◆ Required task ◆
Put every line of the records below into a JSON list of strings, one string per line, and leave out any blank lines.

◆ Stored data ◆
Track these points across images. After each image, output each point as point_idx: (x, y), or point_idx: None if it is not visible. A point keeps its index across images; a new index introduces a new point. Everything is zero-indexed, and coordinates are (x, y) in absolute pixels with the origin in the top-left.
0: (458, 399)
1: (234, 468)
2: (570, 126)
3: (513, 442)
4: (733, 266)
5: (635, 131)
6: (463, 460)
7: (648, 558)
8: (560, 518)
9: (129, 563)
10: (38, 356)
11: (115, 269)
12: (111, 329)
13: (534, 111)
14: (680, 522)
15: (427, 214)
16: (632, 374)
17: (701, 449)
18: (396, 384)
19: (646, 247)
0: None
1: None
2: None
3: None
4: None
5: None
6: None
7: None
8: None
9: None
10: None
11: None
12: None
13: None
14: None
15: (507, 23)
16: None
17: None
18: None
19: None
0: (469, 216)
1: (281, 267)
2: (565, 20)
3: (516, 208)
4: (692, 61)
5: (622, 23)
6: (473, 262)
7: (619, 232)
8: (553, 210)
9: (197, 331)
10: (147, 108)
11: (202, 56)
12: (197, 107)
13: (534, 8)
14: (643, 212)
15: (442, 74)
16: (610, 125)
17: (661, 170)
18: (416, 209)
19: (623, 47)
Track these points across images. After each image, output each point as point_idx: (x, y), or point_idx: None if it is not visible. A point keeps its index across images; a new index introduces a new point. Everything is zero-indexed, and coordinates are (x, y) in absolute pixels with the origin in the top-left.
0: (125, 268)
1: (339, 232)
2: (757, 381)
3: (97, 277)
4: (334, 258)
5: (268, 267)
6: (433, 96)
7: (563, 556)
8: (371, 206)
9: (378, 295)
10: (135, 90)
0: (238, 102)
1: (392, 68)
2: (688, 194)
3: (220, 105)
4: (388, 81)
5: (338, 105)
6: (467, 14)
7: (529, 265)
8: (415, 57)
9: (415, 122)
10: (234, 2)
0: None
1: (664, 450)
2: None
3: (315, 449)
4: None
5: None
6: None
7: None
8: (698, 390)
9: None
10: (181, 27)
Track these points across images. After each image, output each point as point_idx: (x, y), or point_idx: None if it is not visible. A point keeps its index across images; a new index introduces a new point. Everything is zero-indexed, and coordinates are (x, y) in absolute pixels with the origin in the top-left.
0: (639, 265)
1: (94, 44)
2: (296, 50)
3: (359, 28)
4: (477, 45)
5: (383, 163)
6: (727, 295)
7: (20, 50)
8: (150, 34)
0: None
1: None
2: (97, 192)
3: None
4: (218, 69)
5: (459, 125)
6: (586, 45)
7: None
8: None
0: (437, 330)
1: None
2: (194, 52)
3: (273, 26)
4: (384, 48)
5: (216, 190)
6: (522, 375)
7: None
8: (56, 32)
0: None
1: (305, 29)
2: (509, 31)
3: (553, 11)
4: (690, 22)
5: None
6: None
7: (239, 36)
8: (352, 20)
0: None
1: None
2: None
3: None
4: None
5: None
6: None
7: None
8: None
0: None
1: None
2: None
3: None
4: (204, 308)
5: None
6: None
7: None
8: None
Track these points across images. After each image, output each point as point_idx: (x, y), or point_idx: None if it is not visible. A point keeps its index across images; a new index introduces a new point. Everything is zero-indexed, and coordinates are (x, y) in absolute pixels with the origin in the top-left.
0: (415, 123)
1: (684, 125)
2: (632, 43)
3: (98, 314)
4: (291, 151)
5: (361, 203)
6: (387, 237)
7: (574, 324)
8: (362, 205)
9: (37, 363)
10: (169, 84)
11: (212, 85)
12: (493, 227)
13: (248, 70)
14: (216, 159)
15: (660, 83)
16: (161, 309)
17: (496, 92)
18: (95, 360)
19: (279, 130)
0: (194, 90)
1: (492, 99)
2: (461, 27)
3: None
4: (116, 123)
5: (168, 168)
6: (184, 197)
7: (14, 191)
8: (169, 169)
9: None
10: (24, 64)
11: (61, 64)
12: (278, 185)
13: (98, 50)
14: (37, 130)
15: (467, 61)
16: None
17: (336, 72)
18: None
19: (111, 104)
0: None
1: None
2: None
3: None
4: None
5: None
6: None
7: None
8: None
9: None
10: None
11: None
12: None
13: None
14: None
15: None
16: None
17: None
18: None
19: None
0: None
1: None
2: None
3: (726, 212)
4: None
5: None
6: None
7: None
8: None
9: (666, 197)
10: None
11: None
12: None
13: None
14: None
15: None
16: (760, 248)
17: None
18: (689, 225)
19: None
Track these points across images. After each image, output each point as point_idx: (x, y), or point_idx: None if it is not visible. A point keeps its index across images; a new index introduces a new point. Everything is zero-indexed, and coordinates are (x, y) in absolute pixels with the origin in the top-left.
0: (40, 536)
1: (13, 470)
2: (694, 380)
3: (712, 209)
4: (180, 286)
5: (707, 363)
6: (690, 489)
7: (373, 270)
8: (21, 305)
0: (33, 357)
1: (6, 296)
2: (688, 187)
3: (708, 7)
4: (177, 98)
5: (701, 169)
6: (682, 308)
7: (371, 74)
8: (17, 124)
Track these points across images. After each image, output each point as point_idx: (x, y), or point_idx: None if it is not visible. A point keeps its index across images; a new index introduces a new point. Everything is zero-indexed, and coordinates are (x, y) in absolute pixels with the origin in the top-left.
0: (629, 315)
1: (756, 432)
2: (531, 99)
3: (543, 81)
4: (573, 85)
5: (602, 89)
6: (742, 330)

◆ Task solution ◆
[
  "Track these points across images. After each image, output each point as point_idx: (x, y), or point_idx: None if it is not visible. A point keeps its index across images; a new index introduces a new point. Everything is zero-indexed, and coordinates are (x, y) in absolute pixels with the origin in the top-left.",
  "0: (458, 399)",
  "1: (234, 468)",
  "2: (570, 126)",
  "3: (513, 442)",
  "4: (733, 266)",
  "5: (635, 131)",
  "6: (463, 460)",
  "7: (648, 558)",
  "8: (560, 518)",
  "9: (129, 563)",
  "10: (38, 356)",
  "11: (115, 269)",
  "12: (111, 329)",
  "13: (534, 111)",
  "14: (680, 522)",
  "15: (427, 214)",
  "16: (632, 374)",
  "17: (701, 449)",
  "18: (396, 384)",
  "19: (646, 247)",
  "0: None",
  "1: None",
  "2: None",
  "3: None",
  "4: None",
  "5: None",
  "6: None",
  "7: None",
  "8: None",
  "9: None",
  "10: None",
  "11: None",
  "12: None",
  "13: None",
  "14: None",
  "15: (507, 23)",
  "16: None",
  "17: None",
  "18: None",
  "19: None",
  "0: (469, 216)",
  "1: (281, 267)",
  "2: (565, 20)",
  "3: (516, 208)",
  "4: (692, 61)",
  "5: (622, 23)",
  "6: (473, 262)",
  "7: (619, 232)",
  "8: (553, 210)",
  "9: (197, 331)",
  "10: (147, 108)",
  "11: (202, 56)",
  "12: (197, 107)",
  "13: (534, 8)",
  "14: (643, 212)",
  "15: (442, 74)",
  "16: (610, 125)",
  "17: (661, 170)",
  "18: (416, 209)",
  "19: (623, 47)",
  "Track these points across images. After each image, output each point as point_idx: (x, y), or point_idx: None if it is not visible. A point keeps its index across images; a new index introduces a new point. Everything is zero-indexed, and coordinates are (x, y) in absolute pixels with the origin in the top-left.",
  "0: (125, 268)",
  "1: (339, 232)",
  "2: (757, 381)",
  "3: (97, 277)",
  "4: (334, 258)",
  "5: (268, 267)",
  "6: (433, 96)",
  "7: (563, 556)",
  "8: (371, 206)",
  "9: (378, 295)",
  "10: (135, 90)",
  "0: (238, 102)",
  "1: (392, 68)",
  "2: (688, 194)",
  "3: (220, 105)",
  "4: (388, 81)",
  "5: (338, 105)",
  "6: (467, 14)",
  "7: (529, 265)",
  "8: (415, 57)",
  "9: (415, 122)",
  "10: (234, 2)",
  "0: None",
  "1: (664, 450)",
  "2: None",
  "3: (315, 449)",
  "4: None",
  "5: None",
  "6: None",
  "7: None",
  "8: (698, 390)",
  "9: None",
  "10: (181, 27)",
  "Track these points across images. After each image, output each point as point_idx: (x, y), or point_idx: None if it is not visible. A point keeps its index across images; a new index introduces a new point. Everything is zero-indexed, and coordinates are (x, y) in absolute pixels with the origin in the top-left.",
  "0: (639, 265)",
  "1: (94, 44)",
  "2: (296, 50)",
  "3: (359, 28)",
  "4: (477, 45)",
  "5: (383, 163)",
  "6: (727, 295)",
  "7: (20, 50)",
  "8: (150, 34)",
  "0: None",
  "1: None",
  "2: (97, 192)",
  "3: None",
  "4: (218, 69)",
  "5: (459, 125)",
  "6: (586, 45)",
  "7: None",
  "8: None",
  "0: (437, 330)",
  "1: None",
  "2: (194, 52)",
  "3: (273, 26)",
  "4: (384, 48)",
  "5: (216, 190)",
  "6: (522, 375)",
  "7: None",
  "8: (56, 32)",
  "0: None",
  "1: (305, 29)",
  "2: (509, 31)",
  "3: (553, 11)",
  "4: (690, 22)",
  "5: None",
  "6: None",
  "7: (239, 36)",
  "8: (352, 20)",
  "0: None",
  "1: None",
  "2: None",
  "3: None",
  "4: None",
  "5: None",
  "6: None",
  "7: None",
  "8: None",
  "0: None",
  "1: None",
  "2: None",
  "3: None",
  "4: (204, 308)",
  "5: None",
  "6: None",
  "7: None",
  "8: None",
  "Track these points across images. After each image, output each point as point_idx: (x, y), or point_idx: None if it is not visible. A point keeps its index across images; a new index introduces a new point. Everything is zero-indexed, and coordinates are (x, y) in absolute pixels with the origin in the top-left.",
  "0: (415, 123)",
  "1: (684, 125)",
  "2: (632, 43)",
  "3: (98, 314)",
  "4: (291, 151)",
  "5: (361, 203)",
  "6: (387, 237)",
  "7: (574, 324)",
  "8: (362, 205)",
  "9: (37, 363)",
  "10: (169, 84)",
  "11: (212, 85)",
  "12: (493, 227)",
  "13: (248, 70)",
  "14: (216, 159)",
  "15: (660, 83)",
  "16: (161, 309)",
  "17: (496, 92)",
  "18: (95, 360)",
  "19: (279, 130)",
  "0: (194, 90)",
  "1: (492, 99)",
  "2: (461, 27)",
  "3: None",
  "4: (116, 123)",
  "5: (168, 168)",
  "6: (184, 197)",
  "7: (14, 191)",
  "8: (169, 169)",
  "9: None",
  "10: (24, 64)",
  "11: (61, 64)",
  "12: (278, 185)",
  "13: (98, 50)",
  "14: (37, 130)",
  "15: (467, 61)",
  "16: None",
  "17: (336, 72)",
  "18: None",
  "19: (111, 104)",
  "0: None",
  "1: None",
  "2: None",
  "3: None",
  "4: None",
  "5: None",
  "6: None",
  "7: None",
  "8: None",
  "9: None",
  "10: None",
  "11: None",
  "12: None",
  "13: None",
  "14: None",
  "15: None",
  "16: None",
  "17: None",
  "18: None",
  "19: None",
  "0: None",
  "1: None",
  "2: None",
  "3: (726, 212)",
  "4: None",
  "5: None",
  "6: None",
  "7: None",
  "8: None",
  "9: (666, 197)",
  "10: None",
  "11: None",
  "12: None",
  "13: None",
  "14: None",
  "15: None",
  "16: (760, 248)",
  "17: None",
  "18: (689, 225)",
  "19: None",
  "Track these points across images. After each image, output each point as point_idx: (x, y), or point_idx: None if it is not visible. A point keeps its index across images; a new index introduces a new point. Everything is zero-indexed, and coordinates are (x, y) in absolute pixels with the origin in the top-left.",
  "0: (40, 536)",
  "1: (13, 470)",
  "2: (694, 380)",
  "3: (712, 209)",
  "4: (180, 286)",
  "5: (707, 363)",
  "6: (690, 489)",
  "7: (373, 270)",
  "8: (21, 305)",
  "0: (33, 357)",
  "1: (6, 296)",
  "2: (688, 187)",
  "3: (708, 7)",
  "4: (177, 98)",
  "5: (701, 169)",
  "6: (682, 308)",
  "7: (371, 74)",
  "8: (17, 124)",
  "Track these points across images. After each image, output each point as point_idx: (x, y), or point_idx: None if it is not visible. A point keeps its index across images; a new index introduces a new point. Everything is zero-indexed, and coordinates are (x, y) in absolute pixels with the origin in the top-left.",
  "0: (629, 315)",
  "1: (756, 432)",
  "2: (531, 99)",
  "3: (543, 81)",
  "4: (573, 85)",
  "5: (602, 89)",
  "6: (742, 330)"
]